В 1918 году Львов был территорией борьбы между Польшей и Западно-Украинской народной республикой. Это было эфемерное государство, которому никогда не удалось установить свои границы или добиться международного признания. По крайней мере, они придумали флаг, который сегодня гордо развевается перед зданием органов власти Львовской области, вместе с украинским и европейским флагами. Они размещаются в том самом здании, которое для себя построили австрийские захватчики, – недалеко от гимназии Лема с углублённым изучением немецкого.

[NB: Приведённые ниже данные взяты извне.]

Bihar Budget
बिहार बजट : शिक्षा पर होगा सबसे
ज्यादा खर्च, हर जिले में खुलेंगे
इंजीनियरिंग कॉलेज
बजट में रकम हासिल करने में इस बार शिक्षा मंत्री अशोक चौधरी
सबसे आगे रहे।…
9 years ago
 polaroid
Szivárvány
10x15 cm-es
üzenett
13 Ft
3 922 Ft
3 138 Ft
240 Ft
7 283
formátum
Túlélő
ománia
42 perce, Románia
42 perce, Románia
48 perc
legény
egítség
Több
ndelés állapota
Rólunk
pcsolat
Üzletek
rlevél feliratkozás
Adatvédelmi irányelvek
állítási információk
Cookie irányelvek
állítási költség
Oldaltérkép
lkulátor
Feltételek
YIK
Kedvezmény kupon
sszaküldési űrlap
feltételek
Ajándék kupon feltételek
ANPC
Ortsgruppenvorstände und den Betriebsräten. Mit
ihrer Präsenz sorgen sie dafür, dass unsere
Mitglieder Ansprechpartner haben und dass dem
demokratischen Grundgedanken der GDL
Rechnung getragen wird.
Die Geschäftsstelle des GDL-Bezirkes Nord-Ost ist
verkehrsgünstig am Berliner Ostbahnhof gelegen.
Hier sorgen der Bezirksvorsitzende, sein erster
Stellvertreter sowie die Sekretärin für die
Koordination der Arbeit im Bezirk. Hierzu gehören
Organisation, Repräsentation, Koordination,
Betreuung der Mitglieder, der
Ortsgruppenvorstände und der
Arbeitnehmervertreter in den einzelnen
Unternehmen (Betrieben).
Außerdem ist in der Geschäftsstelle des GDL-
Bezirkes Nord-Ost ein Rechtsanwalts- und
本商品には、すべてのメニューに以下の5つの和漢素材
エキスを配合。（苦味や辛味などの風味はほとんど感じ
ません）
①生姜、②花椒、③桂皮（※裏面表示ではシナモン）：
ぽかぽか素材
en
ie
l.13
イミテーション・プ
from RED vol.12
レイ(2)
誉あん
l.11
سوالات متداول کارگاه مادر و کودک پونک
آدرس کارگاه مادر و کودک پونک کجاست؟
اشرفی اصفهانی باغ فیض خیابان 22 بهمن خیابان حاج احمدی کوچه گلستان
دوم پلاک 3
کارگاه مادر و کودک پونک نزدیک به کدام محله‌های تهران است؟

Польским Львов стал только в мае 1919 года – за неделю до свадьбы Самюэля и Сабины Лемов! – когда в город вошла армия Халлера, прекращая украинскую осаду. В армии доминировали эндеки[12] – члены польских националистических организаций. Членов организации называли «эндеки» от сокращения начальных букв, их вторжение сопровождали антиеврейские побоища, которые историки, благосклонные к эндекам, называют «поиск еврейских снайперов, стреляющих в поляков», остальные называют это погромом.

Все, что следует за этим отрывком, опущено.